* **TO BE DONE**
A) Please update the stretch of the sweater post from "2. I can’t just" through "as the other.", replacing "darts" with "gussets".
B) Identify each line in the entries that contains the string "colon" and copy those lines out.

In fact,it wasn’t until I reached forward to straighten the collar,and happened to look down,that I finally had to admit it. Something Was Wrong.

uh oh

Now,I am not a small girl. Far from it. If you haven’t met me in person,it’s probably hard for you to judge the scale of this picture,me lining up my hips with Sienna. Trust me:it’s funny.

A long long time ago,back when I had knit only five or six things,I launched myself at the “Go Everywhere Go With Anything Cardigan”from Deb Stoller’s book Stitch ‘N Bitch. Unfortunately,I didn’t understand the difference between “finished measurements”and “your measurements,”so I kept adding inches to the wrong set of numbers.

I was also afraid that it would be too small to fit,so I added a few extra inches “for good luck.”It turns out that a sweater with 12 inches of ease is just as unwearable as a sweater that’s too small. (Who knew?) And I did a really good job on the intarsia Tux on the back,thus ensuring that I would never have the heart to get rid of it.

I still wear my Tux sweater around the house,because it’s warm. It’s hilariously oversized,though,so I would never ever ever wear it in public.

Now fast-forward to the Time of Sienna. I knew what I was doing. I knew the difference between “finished measurements”and “your measurements.”I did the gauge swatch,and washed it,and measured myself three times,and I was totally ready to go.

Then when I had finished the fronts and back,I attached them all,and tried it on.

“Oh no,”I thought. “This will never do.”I tugged fretfully at the fronts,while holding the sides together. It was turning out far too small.

I knew what to do,though! I cleverly created a pair of knit-in darts,basically a fabric extension between the fronts and backs. I was so proud of those darts! What a clever solution! Now it would totally fit me!

Back to yesterday evening. I stared at Sienna for a really long time,my forehead slightly crinkled. Eventually,the force of denial was not enough to keep reality at bay.

I went into the house.

I dug out the Tux sweater.

I took it out to the deck.

I laid it atop Sienna.

holy crap,that's a big sweater

OMFG,it’s the exact same size.

Also,can you see? Can you see how one sleeve is twice as wide as the other? I’m not even sure how I managed that,to tell you the truth.

So to sum up:

1. I already have a hilariously oversized sweater. Not really looking for a second.

2. I can’t just remove the darts and re-seam the sides,because I picked up and knit the sleeves –so there would be that issue with the extra two inches of sleeve fabric to hide.

3. One of the sleeves is twice as wide as the other.

sienna finale

Sweater? I see no sweater here.

20 comments to Oops.

  • Josiane

    Oops indeed!

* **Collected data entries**
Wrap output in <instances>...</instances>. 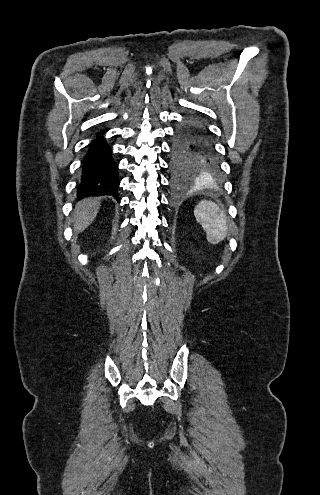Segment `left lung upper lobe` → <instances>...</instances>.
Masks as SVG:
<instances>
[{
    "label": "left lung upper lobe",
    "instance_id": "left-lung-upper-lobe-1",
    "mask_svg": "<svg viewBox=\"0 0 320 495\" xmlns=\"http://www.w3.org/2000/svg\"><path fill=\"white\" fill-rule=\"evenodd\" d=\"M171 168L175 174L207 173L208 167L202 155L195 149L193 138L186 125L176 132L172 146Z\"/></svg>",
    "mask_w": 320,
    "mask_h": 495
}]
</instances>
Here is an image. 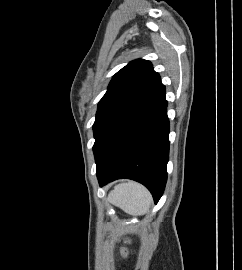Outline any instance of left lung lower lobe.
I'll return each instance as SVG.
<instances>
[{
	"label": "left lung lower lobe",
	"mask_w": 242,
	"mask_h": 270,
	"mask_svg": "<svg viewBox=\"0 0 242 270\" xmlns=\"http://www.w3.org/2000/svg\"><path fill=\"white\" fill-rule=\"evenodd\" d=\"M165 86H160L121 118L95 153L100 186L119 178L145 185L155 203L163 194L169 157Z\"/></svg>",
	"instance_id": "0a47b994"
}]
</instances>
==
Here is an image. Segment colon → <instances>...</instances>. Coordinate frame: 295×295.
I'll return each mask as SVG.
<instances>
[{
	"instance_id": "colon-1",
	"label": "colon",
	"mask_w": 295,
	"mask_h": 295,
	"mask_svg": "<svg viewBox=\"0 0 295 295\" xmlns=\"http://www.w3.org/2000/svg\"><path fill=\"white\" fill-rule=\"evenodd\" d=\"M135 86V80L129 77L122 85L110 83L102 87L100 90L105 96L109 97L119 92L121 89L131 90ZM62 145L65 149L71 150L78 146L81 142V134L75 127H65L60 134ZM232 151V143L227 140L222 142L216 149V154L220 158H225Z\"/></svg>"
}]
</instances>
--
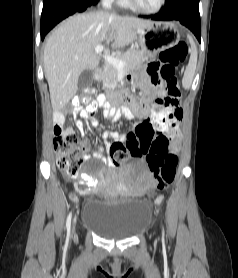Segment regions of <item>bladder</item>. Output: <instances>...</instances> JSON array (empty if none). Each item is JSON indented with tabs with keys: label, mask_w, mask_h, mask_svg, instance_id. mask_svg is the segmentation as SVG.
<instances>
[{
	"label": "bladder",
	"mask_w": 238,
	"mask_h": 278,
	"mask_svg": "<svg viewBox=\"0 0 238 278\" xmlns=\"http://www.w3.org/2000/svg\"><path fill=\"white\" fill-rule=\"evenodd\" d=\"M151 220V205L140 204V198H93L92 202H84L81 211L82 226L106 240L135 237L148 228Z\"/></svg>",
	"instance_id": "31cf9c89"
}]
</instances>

* **WRITTEN RESPONSES**
A)
2. I can’t just remove the gussets and re-seam the sides,because I picked up and knit the sleeves –so there would be that issue with the extra two inches of sleeve fabric to hide.

3. One of the sleeves is twice as wide as the other.

B)
Here is an image. Segment colon → <instances>...</instances>. Coordinate frame: 295×295.
	"instance_id": "colon-1",
	"label": "colon",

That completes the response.